Therapeutic cloning involves creating a human embryo by injecting a patient’s DNA into a woman’s egg, allowing it to develop, killing it, and extracting “pluripotent” embryonic stem cells. These can develop, at least theoretically, into any cell in the body. By contrast, Yamanaka’s technique begins with a patient’s skin cell. By introducing a clever combination of precisely targeted retroviruses, he alters key genes which “reprogram” the skin cell to a pluripotent state. No need to beg or pay women for their eggs. No destruction of embryos. No ugly battles with politicians. It is a development so simple, so clever and so momentous that Yamanaka is being mentioned as a candidate for a Nobel Prize.

The political consequences are obvious. Some politicians care nothing for the dignity of embryos; some care passionately. But most feel that creating and sacrificing embryos for the sake of cures for dread diseases is a necessary evil. Yamanaka’s breakthrough gives these fence-sitters a way out - cures without ethical controversy.

Significantly, induced pluripotent stem cells featured in the speeches of at least three Western Australian MLCs. The new development might persuade South Australian MPs to balk at endorsing cloning, too, when they debate their own bill.

Yamanaka’s achievement is not the sort of good news that withers under the glare of peer review from hostile colleagues. On the contrary, according to the authoritative journal Nature Reports Stem Cells, "The enthusiasm with which the highest-tier ES cell [embryonic stem cell] scientists have turned to reprogramming speaks volumes".

The scientist who first isolated human embryonic stem cells, James Thomson, of the University of Wisconsin, calls it the end of an era. “If you can’t tell the difference between iPS cells and embryonic stem cells [ESC], the embryonic stem cells will turn out to be an historical anomaly,” he says. Ian Wilmut, the Scot who cloned Dolly the sheep, has also jumped ship.

The switch in Thomson and Wilmut’s allegiance has little to do with ethics. They see only one thing wrong with embryonic stem cells: they don’t work too well. Much like a new computer operating system which displaces a clunkier rival, iPS cells are rapidly making cloned stem cells obsolete.


One important advantage is that iPS cells are a 100 per cent match for the patient. Cloned cells, on the other hand, contain mitochondrial DNA from a woman's egg. This makes quality control very difficult and will lead to problems with rejection. Therapeutic cloning also requires an abundant supply of eggs. This could eventually entail exploiting poor women, a possibility which cast another shadow over the bill for WA MLCs.
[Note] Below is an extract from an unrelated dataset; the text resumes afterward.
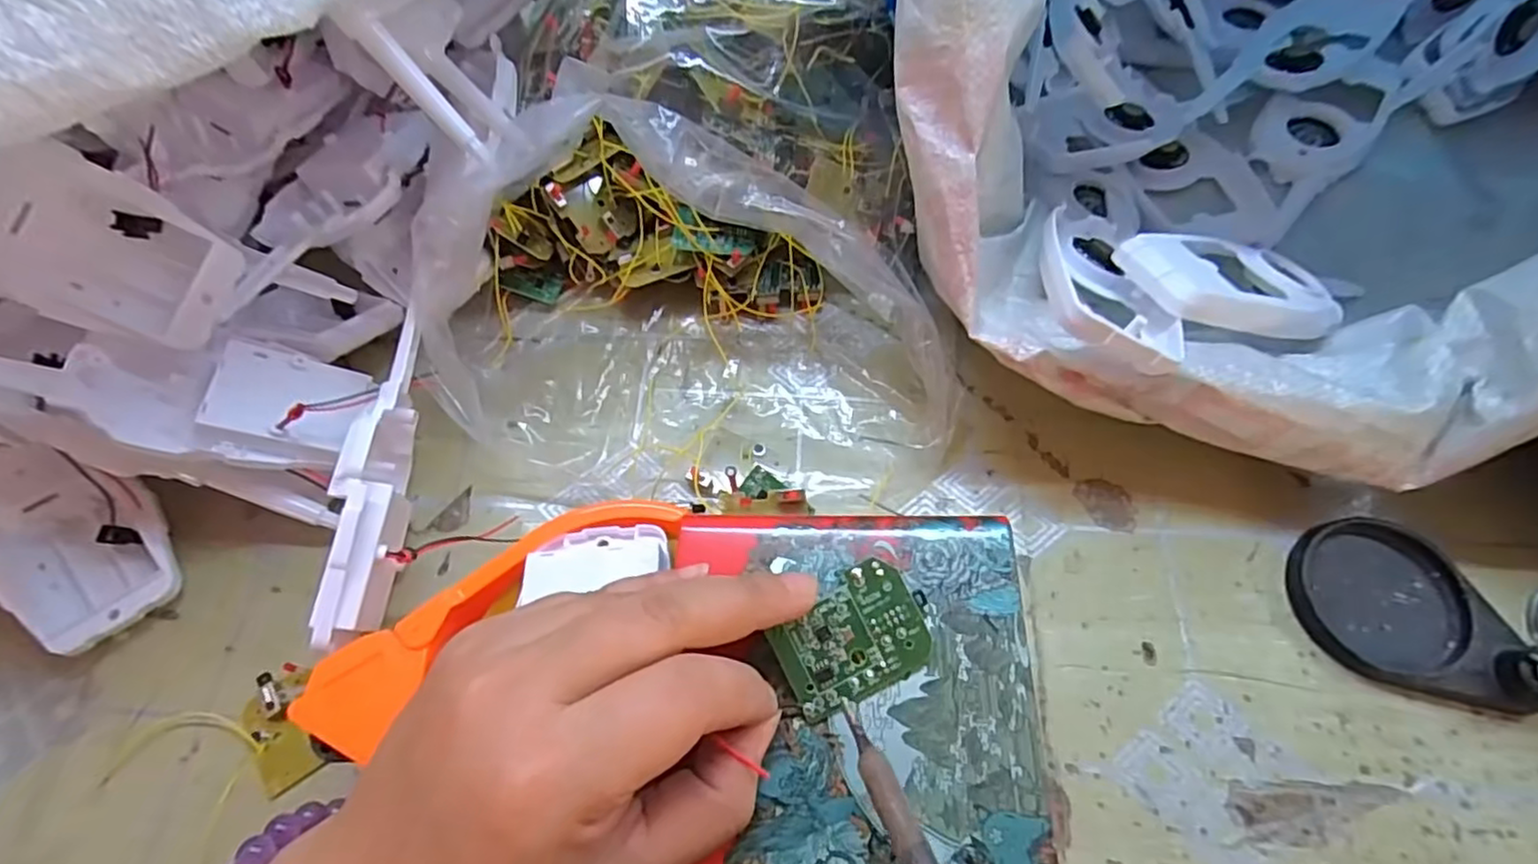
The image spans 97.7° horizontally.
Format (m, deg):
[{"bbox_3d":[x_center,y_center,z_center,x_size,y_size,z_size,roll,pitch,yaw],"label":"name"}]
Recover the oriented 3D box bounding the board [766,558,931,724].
[{"bbox_3d":[0.024,0.059,0.192,0.043,0.004,0.033,-28,87,-6],"label":"board"}]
Of course, iPS cells have problems. Japanese researcher Shinya Yamanaka developed them by using retroviruses and gene factors which could cause cancers. But scientists are very confident that the cancer hurdle will disappear.

"It’s going to happen sooner than people think," says Richard Young, of the Whitehead Institute, one of America’s leading stem cell research centres. And Nature Reports Stem Cells is optimistic: "A cadre of talented young investigators trained on ES cells and ready to surpass their mentors is chafing at the bit. As a result of this ferment, the convergent view of numerous leaders in the field is that the retroviral delivery problem will be solved within a year or so."
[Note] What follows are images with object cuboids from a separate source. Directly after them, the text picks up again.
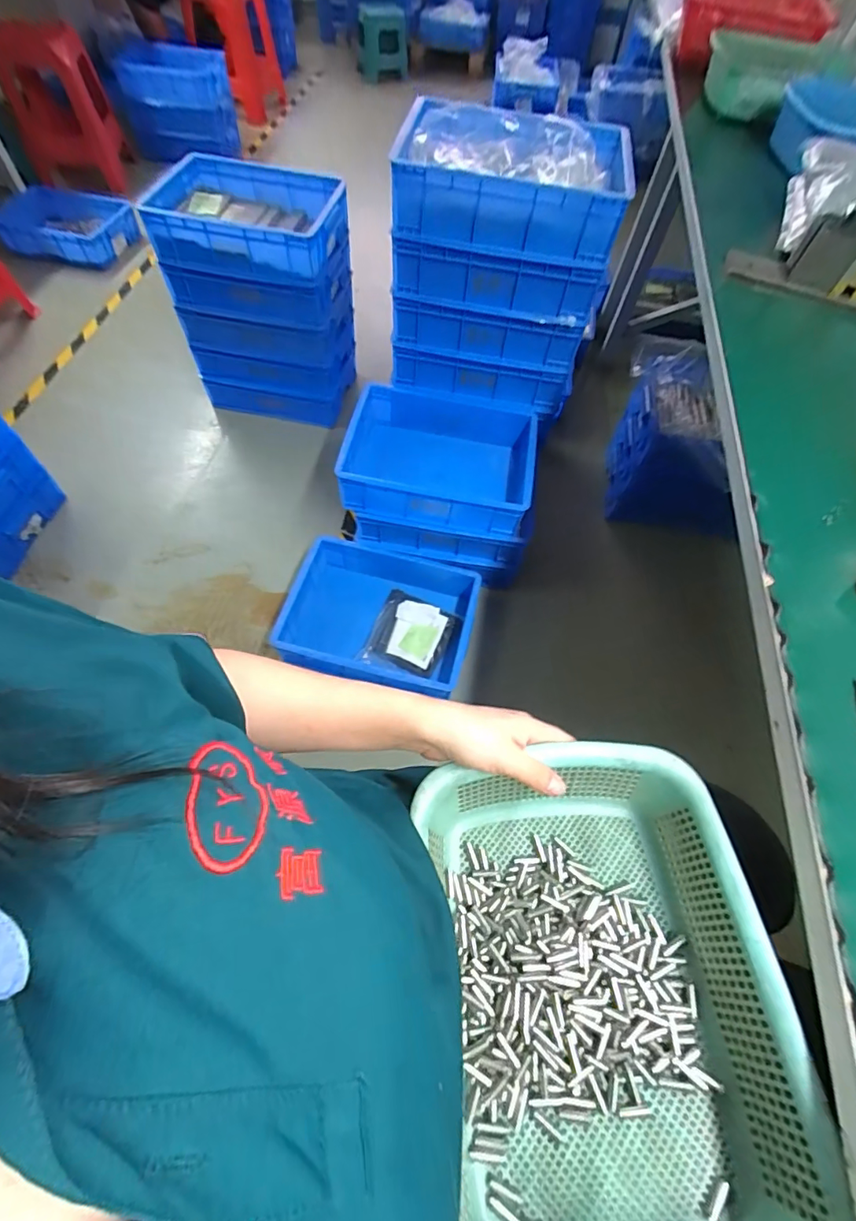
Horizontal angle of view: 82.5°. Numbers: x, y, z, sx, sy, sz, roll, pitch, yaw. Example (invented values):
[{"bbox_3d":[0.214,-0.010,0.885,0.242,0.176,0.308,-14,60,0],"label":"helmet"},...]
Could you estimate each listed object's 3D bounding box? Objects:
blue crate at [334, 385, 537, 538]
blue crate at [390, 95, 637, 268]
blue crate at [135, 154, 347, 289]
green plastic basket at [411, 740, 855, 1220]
[{"bbox_3d":[0.027,-0.340,1.105,0.402,0.123,0.296,10,61,1],"label":"blue crate"},{"bbox_3d":[0.145,-0.758,0.859,0.376,0.125,0.262,10,61,2],"label":"blue crate"},{"bbox_3d":[-0.420,-0.957,1.184,0.434,0.119,0.361,10,61,1],"label":"blue crate"},{"bbox_3d":[0.113,0.249,0.327,0.212,0.103,0.290,-5,62,-5],"label":"green plastic basket"}]

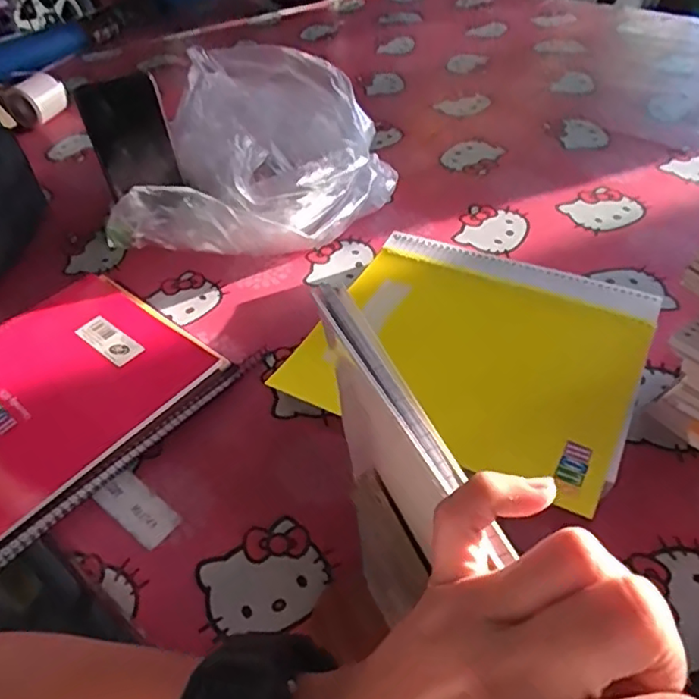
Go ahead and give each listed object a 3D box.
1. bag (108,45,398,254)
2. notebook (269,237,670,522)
[{"bbox_3d":[-0.107,-0.252,0.712,0.280,0.117,0.349,-6,45,-2],"label":"bag"},{"bbox_3d":[0.100,0.001,0.492,0.247,0.033,0.216,20,50,23],"label":"notebook"}]

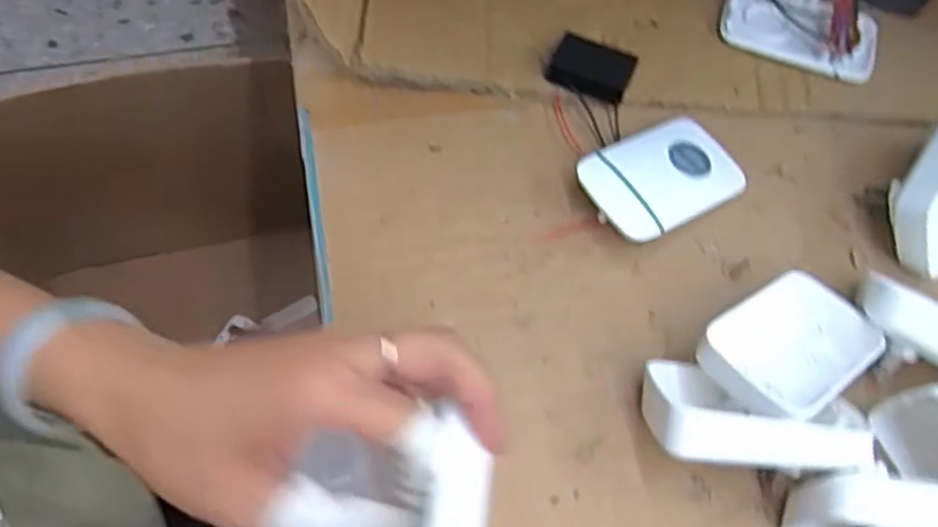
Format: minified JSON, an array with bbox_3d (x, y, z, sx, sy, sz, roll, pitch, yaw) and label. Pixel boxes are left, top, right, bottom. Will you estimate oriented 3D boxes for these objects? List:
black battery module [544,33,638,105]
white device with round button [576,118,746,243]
[{"bbox_3d":[0.073,-0.117,0.429,0.048,0.014,0.028,20,67,7],"label":"black battery module"},{"bbox_3d":[0.110,-0.048,0.405,0.090,0.023,0.059,-29,71,-14],"label":"white device with round button"}]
Despite the bubbling interest in iPS cells, most stem cell scientists still insist that research on embryos must not be stopped. As a recent editorial in New Scientist puts it, "ESCs remain the gold standard for pluripotent class, and cloning remains the gold standard for developmental reprogramming." So the debate in the professional journals is bound to continue.

But now that the purpose of creating and destroying cloned embryos has shrunk from cures for dread diseases to blue sky research and drug testing for multinational pharmaceutical companies, politicians everywhere will be having second thoughts about the wisdom of casting a vote for cloning.